Rocky View County (RVC) is reminding residents to consider taking action to limit the spread of foxtail barley, particularly in areas of high disturbance, drought-damaged fields, or lands with high saline content in their soils.
While foxtail barley is native to the prairie, it thrives in warm, dry weather and can quickly take over areas where there is not much other competition from grasses or other plants.
Mowing or pulling the plant by hand is the most effective way to prevent foxtail from spreading and going to seed, explained RVC agricultural services officer Delaney McNaughton.
“Glyphosate can be an effective herbicide to control foxtail, but spot treatment is recommended as it is a non-selective herbicide that will take out favourable vegetation that out competes foxtail,” she said. “Foxtail is one of a few species which grows in saline soil so ongoing management will be required throughout the growing season.”

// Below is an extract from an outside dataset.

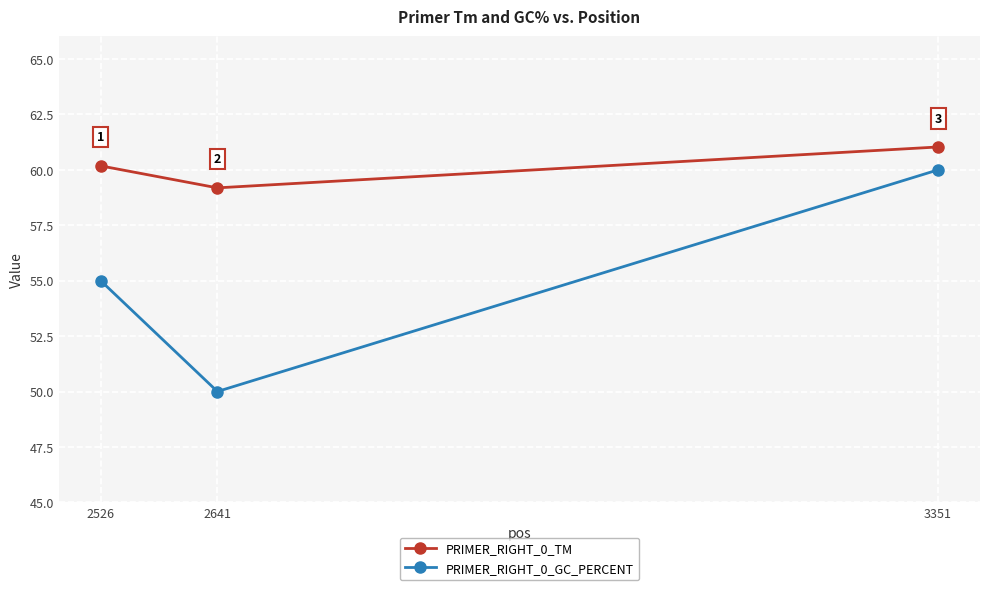

At which label does PRIMER_RIGHT_0_TM first exceed 60?

2526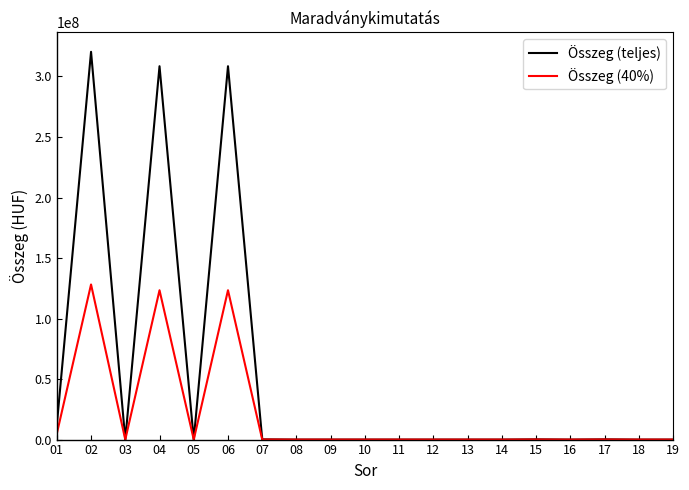

Is it true that Összeg (40%) equals 0.0 at 10?

True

Since foxtail barley is a native species, it is not subject to the Alberta Weed Control Act. But McNaughton recommended county residents get ahead of the problem by being proactive in their weed management.
RVC does do some limited management of foxtail barley on public lands, she confirmed.
“Mowing throughout the growing season to prevent foxtail from going to seed is the best action at this time,” McNaughton stated. “While Rocky View County does not specifically target foxtail in its mowing program, municipal reserves are cut once per year and ditches are cut once or twice per year.”
Perhaps one of the biggest threats foxtail barley poses in RVC is to pets and livestock if left unchecked.
“The barbed seed head of foxtail grass can make it harmful for pets and livestock and therefore it is important for pet owners to keep pets on a leash or avoid the areas where foxtail is present,” McNaughton said, adding that preventing the weed from growing to the point where it produces a seed head is key to limiting its spread.
“Foxtail barley is an annual plant with shallow, fibrous roots and therefore it primarily spreads by seeds,” she explained. “The seeds will germinate in areas with poor competition due to saline soil, drought, or areas prone to flooding.”